Amazon Web Services has the ability to serve objects contained within an S3 bucket as a static website1. Upload some files to a bucket via their web-based console or via their API (as implemented in boto), flip a switch that indicates the bucket in question is to be used for this purpose:
Next, ensure that you have the right set of arcane security policy
and then you can navigate to something like
the-greatest-bucket.s3-website-us-east-1.amazonaws.com to see the fruits of
Add in the S3 SLA of 99.999999999% for object durability and 99.99% for general availability, the pricing model which makes it feasible to host a highly trafficked website for pennies per month2, and you have a very attractive option for anyone that doesn't require server-side processing for dynamic content3.
The Problem with Global Namespaces Is That They're Global
If you want to have
https://nerderati.com backed by content in S3, you need to
have a bucket named
nerderati.com in your AWS account. This is because S3 uses
the HTTP 1.1
Host: header to determine the bucket name, and is unaware of any
CNAME/A records that may exist in DNS, and any such introspection would be one
hell of a leaky abstraction, regardless.
S3 and Route53 are separate AWS products, and you are not required to use one service to be able to use the other: S3 does not care about which DNS provider you have chosen to use, and rightfully so.

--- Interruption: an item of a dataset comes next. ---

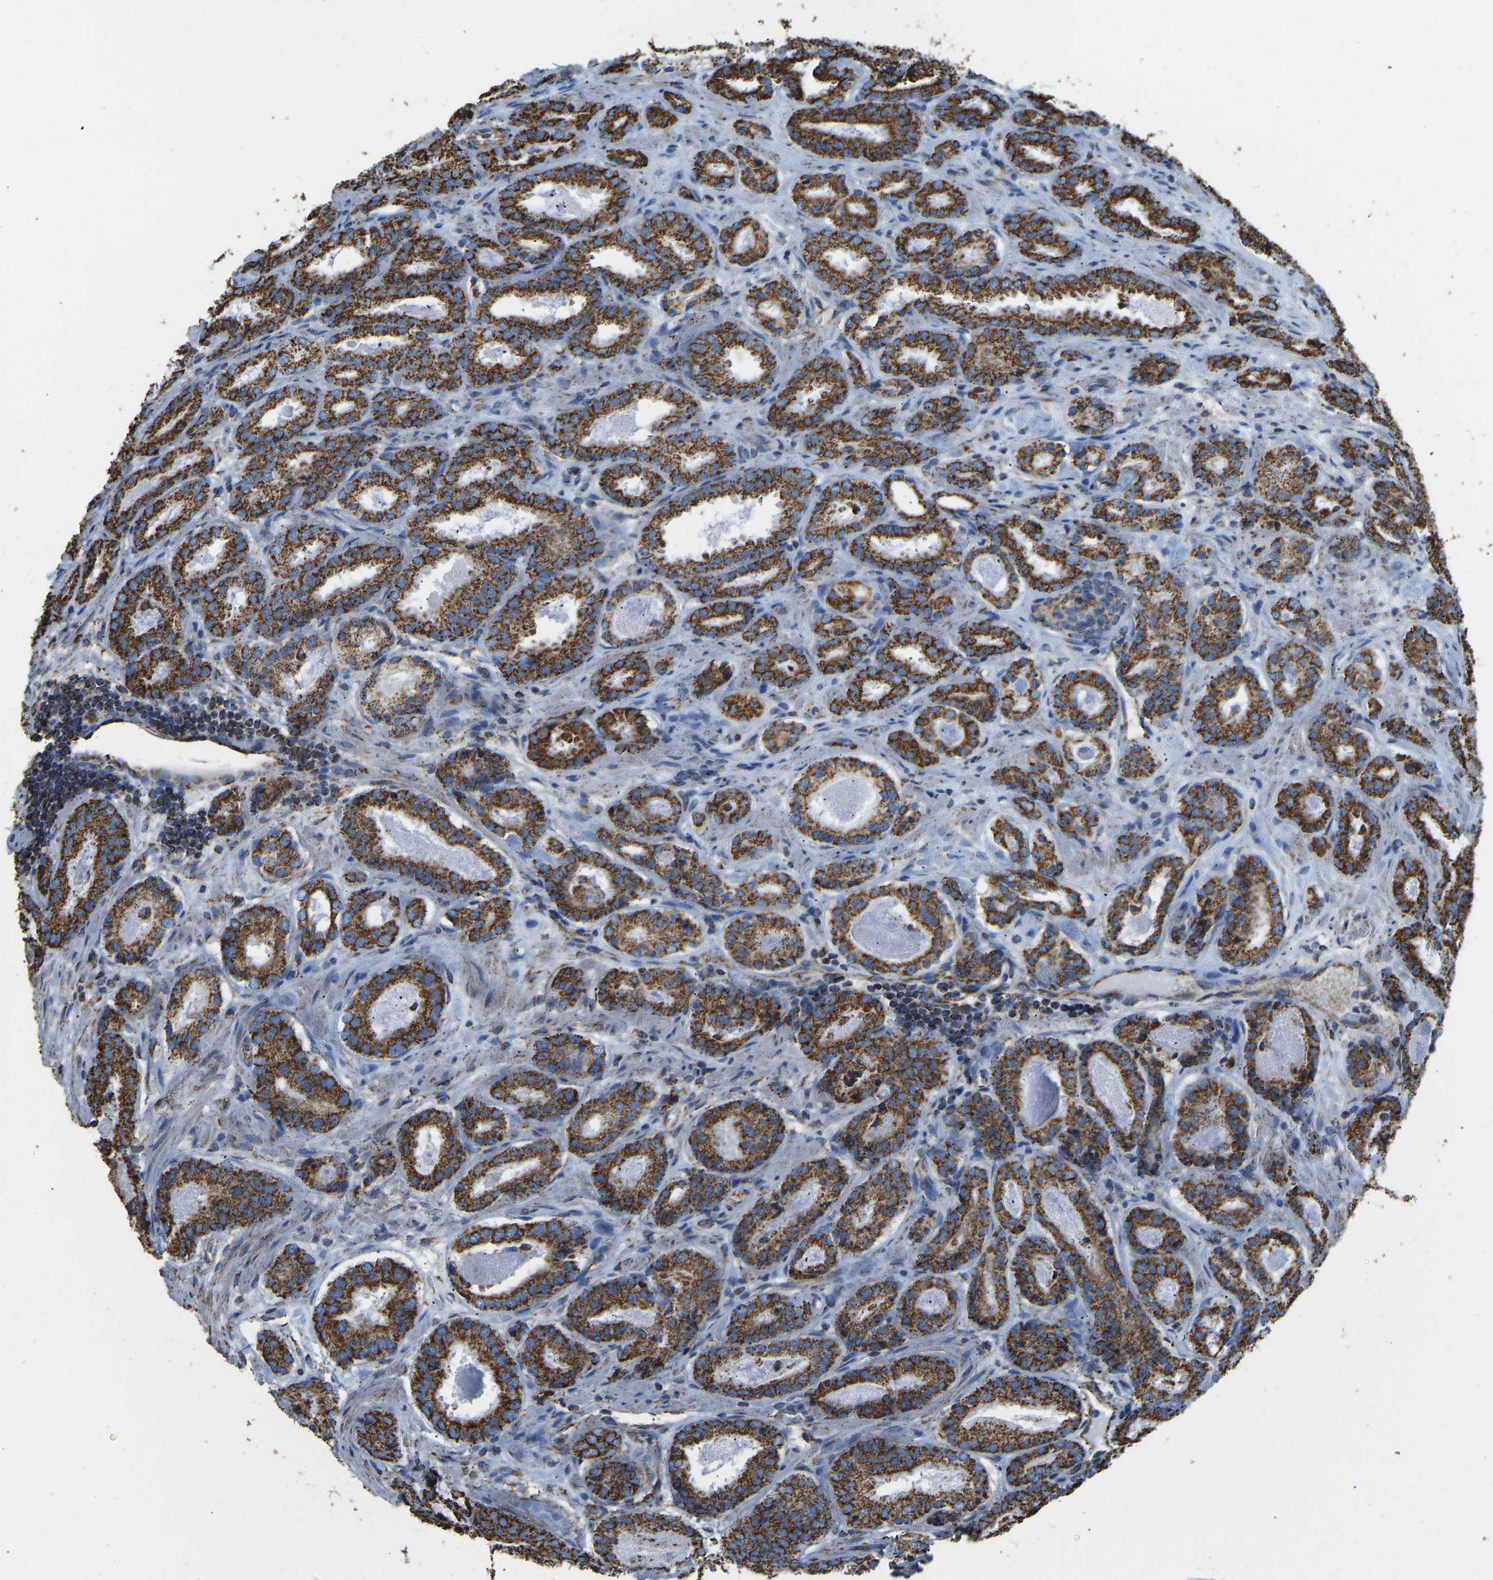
{"staining": {"intensity": "strong", "quantity": ">75%", "location": "cytoplasmic/membranous"}, "tissue": "prostate cancer", "cell_type": "Tumor cells", "image_type": "cancer", "snomed": [{"axis": "morphology", "description": "Adenocarcinoma, Low grade"}, {"axis": "topography", "description": "Prostate"}], "caption": "Brown immunohistochemical staining in human prostate cancer shows strong cytoplasmic/membranous positivity in approximately >75% of tumor cells. (DAB (3,3'-diaminobenzidine) IHC, brown staining for protein, blue staining for nuclei).", "gene": "IRX6", "patient": {"sex": "male", "age": 69}}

But Why Is Uniqueness A Requirement?
To use an already overused journalistic cliché, global namespaces are typically considered harmful. They are, however, sometimes a necessary evil.
One of AWS S3's defining characteristics is that the top-level namespace is shared, across all users and regions, such that any bucket under any account must have a globally unique name.
There are several reasons for this, but one of them relates directly to what we're talking about: S3 was initially designed so that bucket contents could be accessed over HTTP, and this is still the primary use-case for most people today.
Since buckets can be accessed globally via a virtual-host style domain:
or a path-style domain:
it requires that bucket names be unique in the same way that canonical domain names and URLs must be unique.
The static website hosting capabilities of S3 relies on this property to perform
the mapping between the resource requested over HTTP, and the location of said
resource in the system. When using a path-based URL, the mapping is relatively
simple. A request for
http://s3.amazonaws.com/nerderati.com/index.html in your
browser is translated into an HTTP 1.1 request:
GET /nerderati.com/index.html HTTP/1.1 Host: s3.amazonaws.com
Similarly, the virtual-host based URL of
GET /index.html HTTP/1.1 Host: nerderati.com.s3.amazonaws.com
And if you wish to have your content available at a more user-friendly URL like
https://nerderati.com, a simple A record in DNS allows for the same mechanism
but with an additional DNS lookup in between to determine the mapping between
nerderati.com and the associated virtual-host based bucket location:
GET /index.html HTTP/1.1 Host: nerderati.com
In all of these examples, S3 is able to decipher an exact, unambiguous name for the bucket in question without requiring any special headers or flags that a visitor to your site may not have configured.
Uniqueness and User-Specified Content
A problem quickly arises when you combine the following requirements:
- Allow users to select the name of a bucket
- Require that this name be globally unique
- Use the 1-to-1 mapping between
Host:header and bucket name for static website hosting
Namely, it becomes quite trivial for a malicious user to prevent another from
using S3 to host their static site. If Alice wishes to prevent Bob from using
the service to host his
bobbytime.com site, all she needs to do is create a
bobbytime.com bucket in her own account before Bob is able to. Once that
occurs, there's nothing that Bob can do, short of pleading with AWS support
staff, to create a bucket with the correct name.
CloudFront to the Rescue
The knee-jerk reaction to discovering the problem is to cry foul, and demand that AWS implement some sort of safeguard or secondary mapping option in the bucket (which would bring another set of problems to the table). The solution, however, is to use Amazon's content distribution network, CloudFront.
CloudFront allows you to configure a so-called distribution, which is a logical set of objects that you wish to make available at the various data centers around the world:
In configuring this distribution, you explicitly set the origin to an AWS S3
bucket (in our case, anyways – other origin endpoint types are possible). Couple
that with a change in your DNS records to point your domain name to the
CloudFront distribution endpoint, and you now have the ability to dissociate the
S3 bucket name from the domain name that your content is served from:
CloudFront, when fetching your S3 resources to prime the cache, will
automatically rewrite the request
Host: header to match the name of the S3
bucket origin, no matter what it's called.
This way, if someone has stolen your domain's bucket name, then you can bypass the problem entirely. It will, however, incur the additional costs that come with CloudFront, but you do get the benefits of a very powerful, well-supported CDN.
With the introduction of AWS Lambda, the divide between so-called "static" websites and ones requiring dynamic content processing is slowly being eroded.